■ WORK TO BE COMPLETED:
Set down every entry below exactly as it stands.
'''
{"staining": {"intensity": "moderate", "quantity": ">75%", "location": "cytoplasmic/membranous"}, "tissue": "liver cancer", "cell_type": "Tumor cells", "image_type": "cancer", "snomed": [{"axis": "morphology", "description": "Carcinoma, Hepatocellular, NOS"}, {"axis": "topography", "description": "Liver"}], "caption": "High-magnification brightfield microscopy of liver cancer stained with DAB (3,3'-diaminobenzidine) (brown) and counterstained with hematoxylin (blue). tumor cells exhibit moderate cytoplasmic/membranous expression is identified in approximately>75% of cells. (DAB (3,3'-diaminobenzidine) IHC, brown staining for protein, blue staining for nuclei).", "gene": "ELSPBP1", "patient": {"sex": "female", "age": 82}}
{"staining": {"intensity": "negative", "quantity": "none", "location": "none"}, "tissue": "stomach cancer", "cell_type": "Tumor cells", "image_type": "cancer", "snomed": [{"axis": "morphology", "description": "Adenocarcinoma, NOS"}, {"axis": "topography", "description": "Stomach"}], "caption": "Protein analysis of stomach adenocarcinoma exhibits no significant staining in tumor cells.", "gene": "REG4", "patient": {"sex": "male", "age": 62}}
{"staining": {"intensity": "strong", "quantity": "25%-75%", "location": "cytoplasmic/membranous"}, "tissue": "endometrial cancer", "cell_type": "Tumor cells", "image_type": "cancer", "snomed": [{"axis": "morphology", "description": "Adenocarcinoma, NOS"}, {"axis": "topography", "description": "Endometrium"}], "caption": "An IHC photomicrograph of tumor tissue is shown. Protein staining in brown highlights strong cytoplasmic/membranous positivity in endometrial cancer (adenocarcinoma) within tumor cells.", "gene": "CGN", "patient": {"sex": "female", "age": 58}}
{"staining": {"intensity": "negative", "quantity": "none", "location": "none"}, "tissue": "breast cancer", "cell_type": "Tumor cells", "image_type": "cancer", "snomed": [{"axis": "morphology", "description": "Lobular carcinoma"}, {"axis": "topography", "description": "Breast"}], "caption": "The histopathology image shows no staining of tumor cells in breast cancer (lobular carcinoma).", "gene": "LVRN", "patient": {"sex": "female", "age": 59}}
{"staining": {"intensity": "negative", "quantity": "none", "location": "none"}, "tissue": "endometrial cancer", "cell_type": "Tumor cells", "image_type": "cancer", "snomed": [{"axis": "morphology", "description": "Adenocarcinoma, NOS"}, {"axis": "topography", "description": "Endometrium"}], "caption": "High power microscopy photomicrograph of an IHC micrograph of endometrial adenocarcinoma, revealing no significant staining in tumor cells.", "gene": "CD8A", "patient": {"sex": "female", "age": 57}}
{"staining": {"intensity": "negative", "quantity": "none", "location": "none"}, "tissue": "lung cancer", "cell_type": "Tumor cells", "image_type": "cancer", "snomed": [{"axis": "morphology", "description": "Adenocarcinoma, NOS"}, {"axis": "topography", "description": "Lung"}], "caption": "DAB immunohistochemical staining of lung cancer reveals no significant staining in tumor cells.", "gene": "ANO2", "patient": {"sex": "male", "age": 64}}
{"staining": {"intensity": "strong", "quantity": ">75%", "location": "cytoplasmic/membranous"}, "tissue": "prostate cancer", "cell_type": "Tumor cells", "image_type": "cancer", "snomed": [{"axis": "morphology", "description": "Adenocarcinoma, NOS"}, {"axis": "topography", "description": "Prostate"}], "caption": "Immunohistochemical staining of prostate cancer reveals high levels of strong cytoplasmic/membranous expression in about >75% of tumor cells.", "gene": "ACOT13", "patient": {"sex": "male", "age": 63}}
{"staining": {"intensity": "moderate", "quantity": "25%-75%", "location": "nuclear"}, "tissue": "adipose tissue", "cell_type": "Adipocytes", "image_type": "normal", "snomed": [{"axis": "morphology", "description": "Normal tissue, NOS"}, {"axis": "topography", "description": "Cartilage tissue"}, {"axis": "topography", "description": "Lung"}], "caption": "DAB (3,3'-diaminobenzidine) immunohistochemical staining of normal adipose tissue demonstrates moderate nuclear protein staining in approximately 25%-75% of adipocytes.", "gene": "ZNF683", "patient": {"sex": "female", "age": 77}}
'''
■ WRITTEN SOLUTION:
{"staining": {"intensity": "moderate", "quantity": ">75%", "location": "cytoplasmic/membranous"}, "tissue": "liver cancer", "cell_type": "Tumor cells", "image_type": "cancer", "snomed": [{"axis": "morphology", "description": "Carcinoma, Hepatocellular, NOS"}, {"axis": "topography", "description": "Liver"}], "caption": "High-magnification brightfield microscopy of liver cancer stained with DAB (3,3'-diaminobenzidine) (brown) and counterstained with hematoxylin (blue). tumor cells exhibit moderate cytoplasmic/membranous expression is identified in approximately>75% of cells. (DAB (3,3'-diaminobenzidine) IHC, brown staining for protein, blue staining for nuclei).", "gene": "ELSPBP1", "patient": {"sex": "female", "age": 82}}
{"staining": {"intensity": "negative", "quantity": "none", "location": "none"}, "tissue": "stomach cancer", "cell_type": "Tumor cells", "image_type": "cancer", "snomed": [{"axis": "morphology", "description": "Adenocarcinoma, NOS"}, {"axis": "topography", "description": "Stomach"}], "caption": "Protein analysis of stomach adenocarcinoma exhibits no significant staining in tumor cells.", "gene": "REG4", "patient": {"sex": "male", "age": 62}}
{"staining": {"intensity": "strong", "quantity": "25%-75%", "location": "cytoplasmic/membranous"}, "tissue": "endometrial cancer", "cell_type": "Tumor cells", "image_type": "cancer", "snomed": [{"axis": "morphology", "description": "Adenocarcinoma, NOS"}, {"axis": "topography", "description": "Endometrium"}], "caption": "An IHC photomicrograph of tumor tissue is shown. Protein staining in brown highlights strong cytoplasmic/membranous positivity in endometrial cancer (adenocarcinoma) within tumor cells.", "gene": "CGN", "patient": {"sex": "female", "age": 58}}
{"staining": {"intensity": "negative", "quantity": "none", "location": "none"}, "tissue": "breast cancer", "cell_type": "Tumor cells", "image_type": "cancer", "snomed": [{"axis": "morphology", "description": "Lobular carcinoma"}, {"axis": "topography", "description": "Breast"}], "caption": "The histopathology image shows no staining of tumor cells in breast cancer (lobular carcinoma).", "gene": "LVRN", "patient": {"sex": "female", "age": 59}}
{"staining": {"intensity": "negative", "quantity": "none", "location": "none"}, "tissue": "endometrial cancer", "cell_type": "Tumor cells", "image_type": "cancer", "snomed": [{"axis": "morphology", "description": "Adenocarcinoma, NOS"}, {"axis": "topography", "description": "Endometrium"}], "caption": "High power microscopy photomicrograph of an IHC micrograph of endometrial adenocarcinoma, revealing no significant staining in tumor cells.", "gene": "CD8A", "patient": {"sex": "female", "age": 57}}
{"staining": {"intensity": "negative", "quantity": "none", "location": "none"}, "tissue": "lung cancer", "cell_type": "Tumor cells", "image_type": "cancer", "snomed": [{"axis": "morphology", "description": "Adenocarcinoma, NOS"}, {"axis": "topography", "description": "Lung"}], "caption": "DAB immunohistochemical staining of lung cancer reveals no significant staining in tumor cells.", "gene": "ANO2", "patient": {"sex": "male", "age": 64}}
{"staining": {"intensity": "strong", "quantity": ">75%", "location": "cytoplasmic/membranous"}, "tissue": "prostate cancer", "cell_type": "Tumor cells", "image_type": "cancer", "snomed": [{"axis": "morphology", "description": "Adenocarcinoma, NOS"}, {"axis": "topography", "description": "Prostate"}], "caption": "Immunohistochemical staining of prostate cancer reveals high levels of strong cytoplasmic/membranous expression in about >75% of tumor cells.", "gene": "ACOT13", "patient": {"sex": "male", "age": 63}}
{"staining": {"intensity": "moderate", "quantity": "25%-75%", "location": "nuclear"}, "tissue": "adipose tissue", "cell_type": "Adipocytes", "image_type": "normal", "snomed": [{"axis": "morphology", "description": "Normal tissue, NOS"}, {"axis": "topography", "description": "Cartilage tissue"}, {"axis": "topography", "description": "Lung"}], "caption": "DAB (3,3'-diaminobenzidine) immunohistochemical staining of normal adipose tissue demonstrates moderate nuclear protein staining in approximately 25%-75% of adipocytes.", "gene": "ZNF683", "patient": {"sex": "female", "age": 77}}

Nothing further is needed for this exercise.